Call me a luddite, but we shouldn't necessarily count on science to make gay OK. In many cases, science is as guided by morals as religion. It was science that tried to "cure" Alan Turing of homosexuality through electroshock therapy and chemical castration. That he was one of the brightest scientific minds of the 20th century adds a cruel irony, but he was by no means the only gay man for whom science thought it had all the answers. Until the 70s, the American Psychiatric Association still classified homosexuality as a mental illness. It's not the science that's the problem; it's what scientists view as moral priorities and the way people choose to use knowledge.

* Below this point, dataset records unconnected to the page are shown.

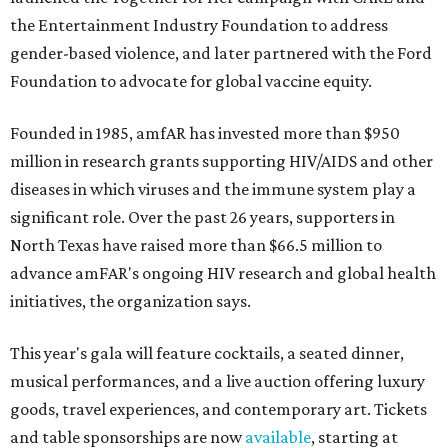
the Entertainment Industry Foundation to address
gender-based violence, and later partnered with the Ford
Foundation to advocate for global vaccine equity.
Founded in 1985, amfAR has invested more than $950
million in research grants supporting HIV/AIDS and other
diseases in which viruses and the immune system play a
significant role. Over the past 26 years, supporters in
North Texas have raised more than $66.5 million to
advance amFAR's ongoing HIV research and global health
initiatives, the organization says.
This year's gala will feature cocktails, a seated dinner,
musical performances, and a live auction offering luxury
goods, travel experiences, and contemporary art. Tickets
and table sponsorships are now
available
, starting at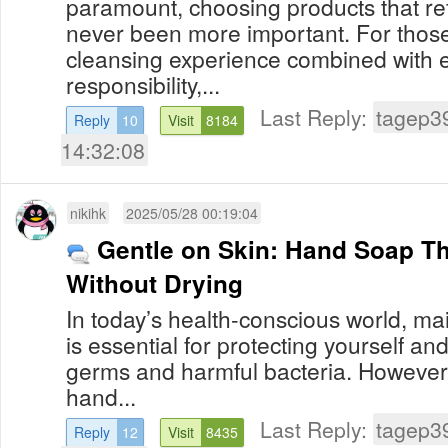
paramount, choosing products that ref
never been more important. For those
cleansing experience combined with 
responsibility,...
Last Reply:
tagep3
Reply
10
Visit
8184
14:32:08
nikihk
2025/05/28 00:19:04
Gentle on Skin: Hand Soap T
Without Drying
In today’s health-conscious world, ma
is essential for protecting yourself a
germs and harmful bacteria. However
hand...
Last Reply:
tagep3
Reply
12
Visit
8435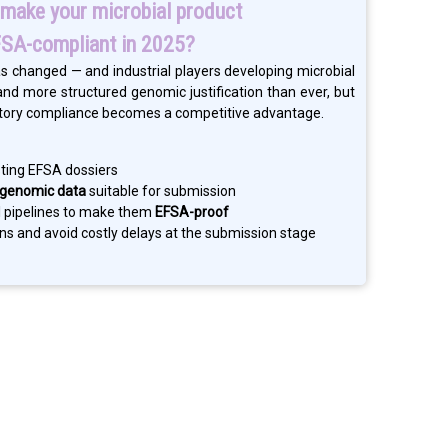
make your microbial product
SA-compliant in 2025?
s changed — and industrial players developing microbial
d more structured genomic justification than ever, but
ulatory compliance becomes a competitive advantage.
sting EFSA dossiers
 genomic data
suitable for submission
al pipelines to make them
EFSA-proof
ons and avoid costly delays at the submission stage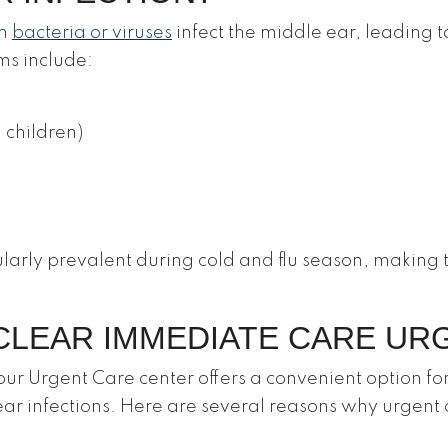
en
bacteria or viruses
infect the middle ear, leading t
s include:
n children)
cularly prevalent during cold and flu season, making
LEAR IMMEDIATE CARE UR
r Urgent Care center offers a convenient option for
ear infections. Here are several reasons why urgent 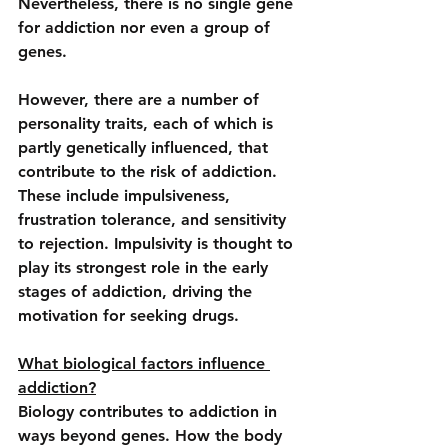
Nevertheless, there is no single gene 
for addiction nor even a group of 
genes.
However, there are a number of 
personality traits, each of which is 
partly genetically influenced, that 
contribute to the risk of addiction. 
These include impulsiveness, 
frustration tolerance, and sensitivity 
to rejection. Impulsivity is thought to 
play its strongest role in the early 
stages of addiction, driving the 
motivation for seeking drugs.
What biological factors influence 
addiction?
Biology contributes to addiction in 
ways beyond genes. How the body 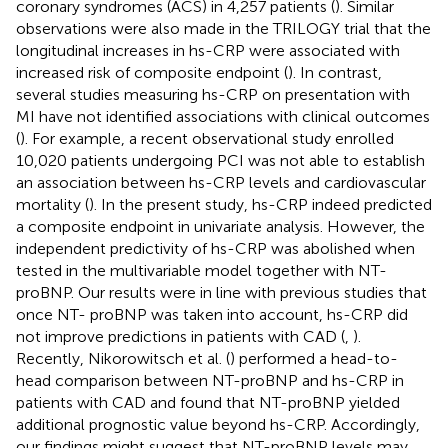
coronary syndromes (ACS) in 4,257 patients (
). Similar
observations were also made in the TRILOGY trial that the
longitudinal increases in hs-CRP were associated with
increased risk of composite endpoint (
). In contrast,
several studies measuring hs-CRP on presentation with
MI have not identified associations with clinical outcomes
(
). For example, a recent observational study enrolled
10,020 patients undergoing PCI was not able to establish
an association between hs-CRP levels and cardiovascular
mortality (
). In the present study, hs-CRP indeed predicted
a composite endpoint in univariate analysis. However, the
independent predictivity of hs-CRP was abolished when
tested in the multivariable model together with NT-
proBNP. Our results were in line with previous studies that
once NT- proBNP was taken into account, hs-CRP did
not improve predictions in patients with CAD (
,
).
Recently, Nikorowitsch et al. (
) performed a head-to-
head comparison between NT-proBNP and hs-CRP in
patients with CAD and found that NT-proBNP yielded
additional prognostic value beyond hs-CRP. Accordingly,
our findings might suggest that NT-proBNP levels may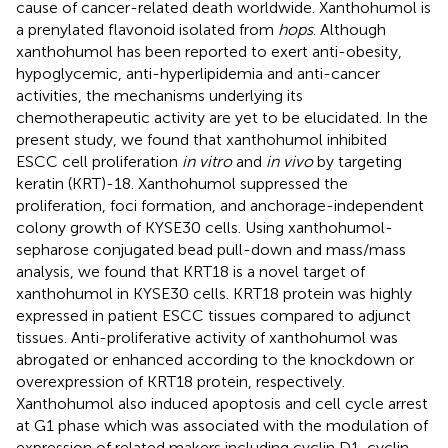
cause of cancer-related death worldwide. Xanthohumol is
a prenylated flavonoid isolated from
hops
. Although
xanthohumol has been reported to exert anti-obesity,
hypoglycemic, anti-hyperlipidemia and anti-cancer
activities, the mechanisms underlying its
chemotherapeutic activity are yet to be elucidated. In the
present study, we found that xanthohumol inhibited
ESCC cell proliferation
in vitro
and
in vivo
by targeting
keratin (KRT)-18. Xanthohumol suppressed the
proliferation, foci formation, and anchorage-independent
colony growth of KYSE30 cells. Using xanthohumol-
sepharose conjugated bead pull-down and mass/mass
analysis, we found that KRT18 is a novel target of
xanthohumol in KYSE30 cells. KRT18 protein was highly
expressed in patient ESCC tissues compared to adjunct
tissues. Anti-proliferative activity of xanthohumol was
abrogated or enhanced according to the knockdown or
overexpression of KRT18 protein, respectively.
Xanthohumol also induced apoptosis and cell cycle arrest
at G1 phase which was associated with the modulation of
expression of related makers including cyclin D1, cyclin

As American physicist Richard Feynman said, "Scientific knowledge is an enabling power to do either good or bad—but it does not carry instructions on how to use it."

I'm more interested in the "scientists" behind this "gay gene" research, such as the Texan J Michael Bailey. He's spent years hanging around gay bars talking to gay and transgender people, which is kind of weird considering he's a heterosexual man—don't you think? If this oh-so straight father of two does find a way of identifying fetuses that'll turn out gay, he's totally cool with parents choosing to abort them. He dresses up his research as concern; he wrote: "The brains of homosexual people may be mosaics of male and female parts…. Learning why gay men are more easily depressed than straight men might tell us why women are also." He doesn't seem to question whether depression among gay men and women could have anything to do with all the straight men like him who just won't leave us alone.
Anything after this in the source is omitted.